Pour Over Brewing Guide
Filter coffee is one of the gentlest ways to brew coffee. It is a method of brewing that we like the most for its clarity, flavour and accuracy.
For one cup of filter coffee, you need: a filter cone, filter paper, 15 grams of single origin coffee and a kettle of water. We’re using 60-70 grams of coffee per litre of water, so we’ll make a cup that is around 240ml of coffee.
The water will need to be just off the boil (around 92-96 C), so leave it to stand cooling for a couple of minutes after it’s boiled. While you’re waiting, rinse the paper filter with the boiling water to get rid of paper taint and warm your cup.
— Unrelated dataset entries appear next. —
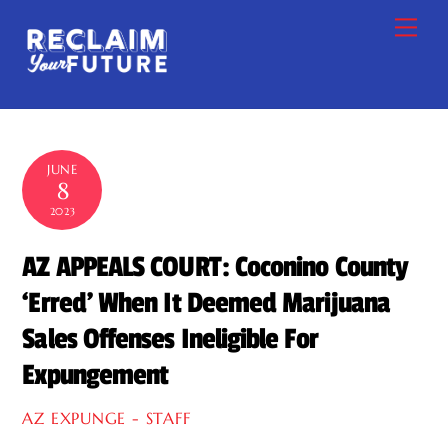
Skip
Me
to
content
JUNE
8
2023
AZ APPEALS COURT: Coconino County
‘Erred’ When It Deemed Marijuana
Sales Offenses Ineligible For
Expungement
AZ EXPUNGE - STAFF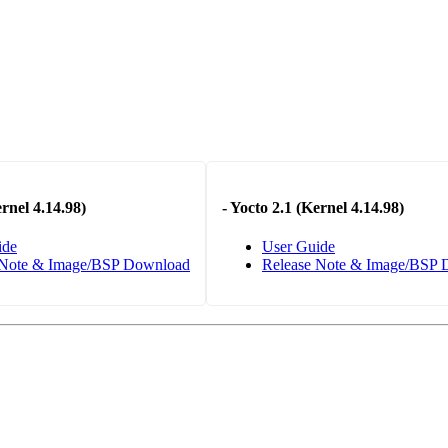
rnel 4.14.98)
-
Yocto 2.1 (Kernel 4.14.98)
ide
User Guide
 Note & Image/BSP Download
Release Note & Image/BSP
Your grind should be coarser than espresso but finer than french press – a medium grind ( with a quality burr grinder ). Over time, play around with the grind and find the sweet spot that appeals to your taste, but a grind that fills your cup in about two and a half minutes is a good place to be.
Place ground beans straight into the filter paper. Then, pour a small amount of water over the coffee to wet all the grounds ( bloom )
Leave it to soak through for about 40 seconds. This will allow the water to soak the grounds all the way to the bottom of the filter, setting you up for an even extraction.
Pour slowly in a circular motion to cover all the grounds, just so you raise the coffee bed a centimetre or two. Continue pouring slowly and consistently, maintaining the height of the coffee bed until you’ve added the 240ml of water. There shouldn’t be too much water left in the coffee once it has finished dripping.
Discard or compost your paper filter and use a new one every time.
- If you prefer a stronger cup, use a higher dose (80-90 grams per litre), but please adjust your grind to suit this – it may need to be finer.
- If it tastes watery or too weak and filters through too quickly, try fining up your grind.
- As the coffee ages (typically noticeable two weeks after Roast Date), the water will take longer to filter through, and you should coarsen your grind to adjust for this.
- If your cup tastes too bitter or astringent, try coarsening your grind.
- If your cup tastes sour or grassy, it may be that your dose is too high. Try using less coffee per cup to get a sweeter beverage.